§ **Exercise description**: Please check every line of the listing for "have" and copy each line where it is found.

§ **Input data**:

== Segment start ==

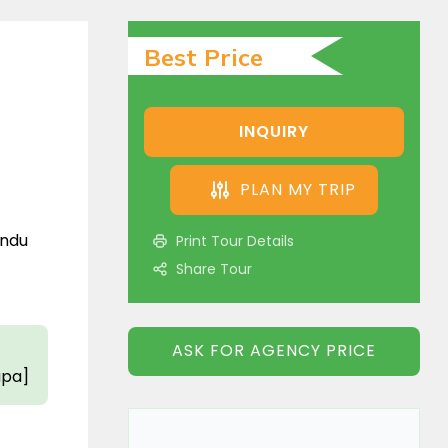
Best Price
INQUIRY
PLAN MY TRIP
ndu
Print Tour Details
Share Tour
ASK FOR AGENCY PRICE
upa]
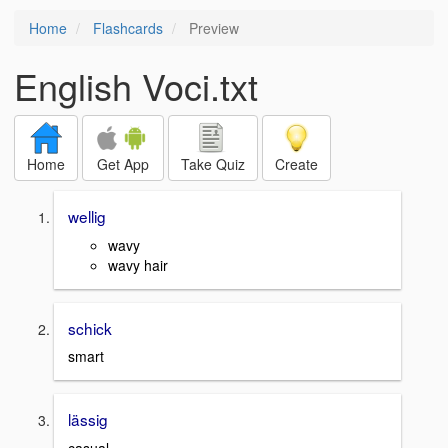
Home
Flashcards
Preview
English Voci.txt
Home
Get App
Take Quiz
Create
wellig
wavy
wavy hair
schick
smart
lässig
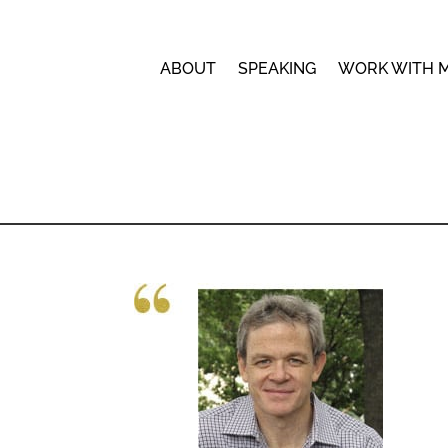
ABOUT
SPEAKING
WORK WITH 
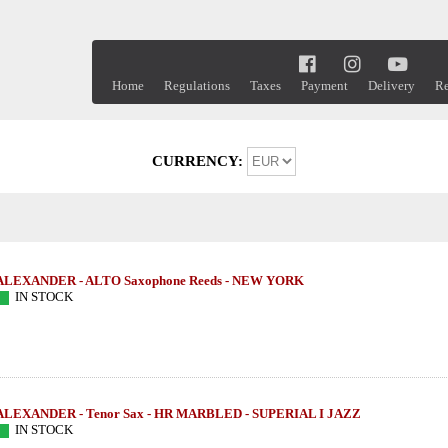
Home
Regulations
Taxes
Payment
Delivery
Re
CURRENCY:
ALEXANDER - ALTO Saxophone Reeds - NEW YORK
IN STOCK
ALEXANDER - Tenor Sax - HR MARBLED - SUPERIAL I JAZZ
IN STOCK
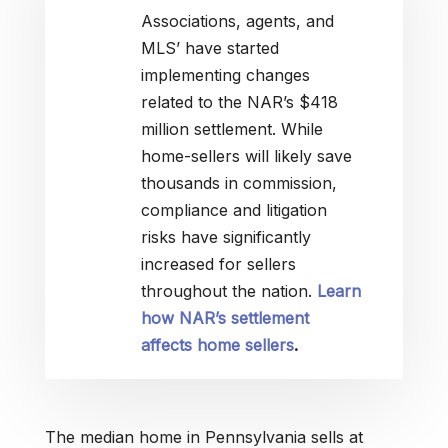
Associations, agents, and
MLS’ have started
implementing changes
related to the NAR’s $418
million settlement. While
home-sellers will likely save
thousands in commission,
compliance and litigation
risks have significantly
increased for sellers
throughout the nation.
Learn
how NAR’s settlement
affects home sellers
.
The median home in Pennsylvania sells at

== Segment end ==

§ **Reply**:
MLS’ have started
risks have significantly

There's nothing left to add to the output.